▶ [Excerto fornecido]
--

Por JOÃO ANÍBAL HENRIQUES
Passos antigos que ainda se ouvem…
Por vezes, quando circulamos de forma descontraída pelos becos esconsos onde a vida nos vai levando, ouvimos, de forma meio toldada por fenómenos que nem sequer compreendemos, os passos dados por ninguém.
Nem todos o conseguem fazer. É preciso uma sensibilidade afinada e a capacidade inexplicável de ser e sentir mais do que o normal neste Mundo no qual vivemos. É essencial ser surdo às agruras, aos conflitos, e aos pequenos-nadas que nos atormentam a todos, e ter a Alma aberta para deixar que o insólito a possa encontrar e reacender, transcendendo-se a partir das suas contradições para que o caminho se ilumine e ganhe um sentido novo e mais coerente.
Esta descrição, simples e complexa ao mesmo tempo, é o retrato mais fiel da Conceição Valdez que tenho a sorte de conhecer. A simplicidade enorme com que se entrega a tudo e a todos, abraçando como suas as causas de todos os que a envolvem, atormenta-lhe a existência, mas enche-a daquela magia única que só ela consegue ter. Porque vê sem abrir os olhos. Porque ouve enquanto dorme. Porque empreende cada escolha como se fosse o desafio único pelo qual terá de responder.
E a Conceição tem, num qualquer recanto que não vemos porque está coberto pelo peso das eras e das gerações, dos nascimentos e dos renascimentos, a sublime capacidade de escutar aquilo que está para lá do próprio tempo.
Se, para alguns, é de memórias que tratamos, sejam elas do foro íntimo de cada um, ou recordações familiares que as várias gerações vão guardando e partilhando, para a Conceição Valdez são peças efectivas que fazem parte e integram o grande quebra-cabeças da vida.

--

▶ [Material extraído]
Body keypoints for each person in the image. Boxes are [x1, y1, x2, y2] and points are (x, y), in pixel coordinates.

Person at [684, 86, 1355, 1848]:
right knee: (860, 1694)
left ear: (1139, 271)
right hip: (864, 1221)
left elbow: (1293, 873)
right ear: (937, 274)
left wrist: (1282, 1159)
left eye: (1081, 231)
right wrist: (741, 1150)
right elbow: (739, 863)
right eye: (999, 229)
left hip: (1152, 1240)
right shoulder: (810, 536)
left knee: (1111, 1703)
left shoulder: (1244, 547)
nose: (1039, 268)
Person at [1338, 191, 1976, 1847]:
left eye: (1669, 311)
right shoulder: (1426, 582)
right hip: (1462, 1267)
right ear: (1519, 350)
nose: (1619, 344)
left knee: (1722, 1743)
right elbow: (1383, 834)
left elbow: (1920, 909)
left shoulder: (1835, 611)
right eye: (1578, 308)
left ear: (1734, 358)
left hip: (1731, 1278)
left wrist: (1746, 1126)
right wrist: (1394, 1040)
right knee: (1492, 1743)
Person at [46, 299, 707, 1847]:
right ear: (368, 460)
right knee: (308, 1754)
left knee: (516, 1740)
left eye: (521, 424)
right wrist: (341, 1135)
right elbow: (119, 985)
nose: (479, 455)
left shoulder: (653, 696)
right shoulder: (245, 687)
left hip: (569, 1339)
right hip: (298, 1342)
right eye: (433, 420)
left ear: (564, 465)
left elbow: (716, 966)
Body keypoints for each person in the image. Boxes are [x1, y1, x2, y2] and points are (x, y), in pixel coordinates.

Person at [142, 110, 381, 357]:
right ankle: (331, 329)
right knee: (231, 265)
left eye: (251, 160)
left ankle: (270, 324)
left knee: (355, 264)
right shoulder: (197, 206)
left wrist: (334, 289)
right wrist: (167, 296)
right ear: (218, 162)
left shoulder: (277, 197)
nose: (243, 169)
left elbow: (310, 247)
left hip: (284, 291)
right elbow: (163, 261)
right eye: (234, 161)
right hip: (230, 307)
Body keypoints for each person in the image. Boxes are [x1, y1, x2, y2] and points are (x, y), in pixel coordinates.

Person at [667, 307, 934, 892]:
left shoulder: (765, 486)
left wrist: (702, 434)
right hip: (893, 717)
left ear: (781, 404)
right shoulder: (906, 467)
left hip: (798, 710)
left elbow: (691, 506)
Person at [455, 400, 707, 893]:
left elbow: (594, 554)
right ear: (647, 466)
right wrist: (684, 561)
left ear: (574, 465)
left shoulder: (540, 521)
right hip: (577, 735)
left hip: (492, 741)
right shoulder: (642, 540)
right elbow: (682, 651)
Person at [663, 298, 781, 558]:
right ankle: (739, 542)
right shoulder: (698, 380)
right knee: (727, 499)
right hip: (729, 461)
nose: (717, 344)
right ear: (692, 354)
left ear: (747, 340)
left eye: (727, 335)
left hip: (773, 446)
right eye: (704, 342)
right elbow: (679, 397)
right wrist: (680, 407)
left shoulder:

--

▶ [Tarefa A] Cite do texto sobre Conceição Valdez o trecho que começa nas palavras "Por JOÃO ANÍBAL" e termina logo após "e mais coerente.".
▶ [Tarefa B] Escreva a continuação do texto sobre Conceição Valdez, começando depois da última frase apresentada.
As linhas apresentadas não são necessárias.

▶ [Resultado A]
Por JOÃO ANÍBAL HENRIQUES
Passos antigos que ainda se ouvem…
Por vezes, quando circulamos de forma descontraída pelos becos esconsos onde a vida nos vai levando, ouvimos, de forma meio toldada por fenómenos que nem sequer compreendemos, os passos dados por ninguém.
Nem todos o conseguem fazer. É preciso uma sensibilidade afinada e a capacidade inexplicável de ser e sentir mais do que o normal neste Mundo no qual vivemos. É essencial ser surdo às agruras, aos conflitos, e aos pequenos-nadas que nos atormentam a todos, e ter a Alma aberta para deixar que o insólito a possa encontrar e reacender, transcendendo-se a partir das suas contradições para que o caminho se ilumine e ganhe um sentido novo e mais coerente.

▶ [Resultado B]
Santo Agostinho, nas suas “Confissões”, questiona a existência do tempo. E, de facto, tinha razão nos pressupostos básicos que utilizou para o enquadrar… o passado não existe, porque já passou e se esgotou; o futuro não existe ainda e resguarda em si todas as potencialidades que o levam aos desígnios de Deus e, por isso, não existe também; e o presente, sendo algo tão rápido e efémero como acontece com cada momento, é em si próprio futuro quando nele pensamos e, por isso, não existe, sendo da mesma forma passado, não existindo igualmente, quando nele falamos… Por isso, conclui o santo, que não existe tempo…
Foi algures no passado, num tempo que já não é tempo, que tive a boa sorte de me cruzar na vida com a Conceição Valdez. E a empatia, assente de imediato na partilha profunda desses arquétipos ancestrais, consolidou-se com uma exposição de recordações. Há tantas décadas atrás, era já a memória avoenga de Timor que crescia dentro dela, num apelo filial que transcendia o tempo e o tratava como efemeridade vã.
O sentido de partilha profunda, num desenho volátil de clã que se perpetua a partir do grande projecto da vida que se enforma nos pequenos ciclos das vidas de cada um dos seus elos, é a base principal deste trabalho da Conceição Valdez. Num apelo à figura do avô, entendido aqui como pilar ancestral de um conjunto de memórias que faz suas, a autora recupera toda a pujança existencial do seu antepassado para se assumir ela própria como elo primordial na partilha desta memória essencial. E fá-lo, contrariando as leis do tempo e do espaço, nos antípodas do que foi a vida do seu avô, redescobrindo nas lições marcantes que ele lhe deixou, as pistas mais importantes de um plano de formação para as novas gerações.
A Conceição Valdez é pedagoga e, nessa condição, especializou-se em aprender e em ensinar. É precisamente isso que faz nesta obra. Ensina-nos a olhar de forma diferente para o que ficou dos tempos áureos da vida do seu avô, conferindo-lhes um sentido que tem a ver com o presente e com os dias de hoje, anulando as barreiras que as eras lhe vão emprestando e recuperando aquilo que é, afinal, o húmus que a fez crescer, para dali retirar as vitaminas que hão-de florescer nos seus netos e nos netos deles.
Artur dos Santos Ferreira, o avô da Conceição Valdez, faleceu há quase 60 anos, em Setembro de 1961. Mas, ao contrário do que acontece com o comum mortal, alcançou a eternidade pela mão da sua neta Conceição.
Por isso, é de magia que trata este livro. Se assumirmos que a expressão abarca tudo aquilo que não compreendemos bem, ou que o senso comum não sabe explicar de forma conveniente, então é mágico o acto que a Conceição Valdez consubstancia ao recuperar nestas páginas uma vida que a natureza já fez desaparecer há tanto tempo. Os laços perenes entre estes dois seres, num abraço entre avô e neta que a casualidade do destino juntou nesta partilha sentida num recanto qualquer do Mundo que temos, transformam-se aqui num amplexo profundo entre várias parcelas de diferentes tempos.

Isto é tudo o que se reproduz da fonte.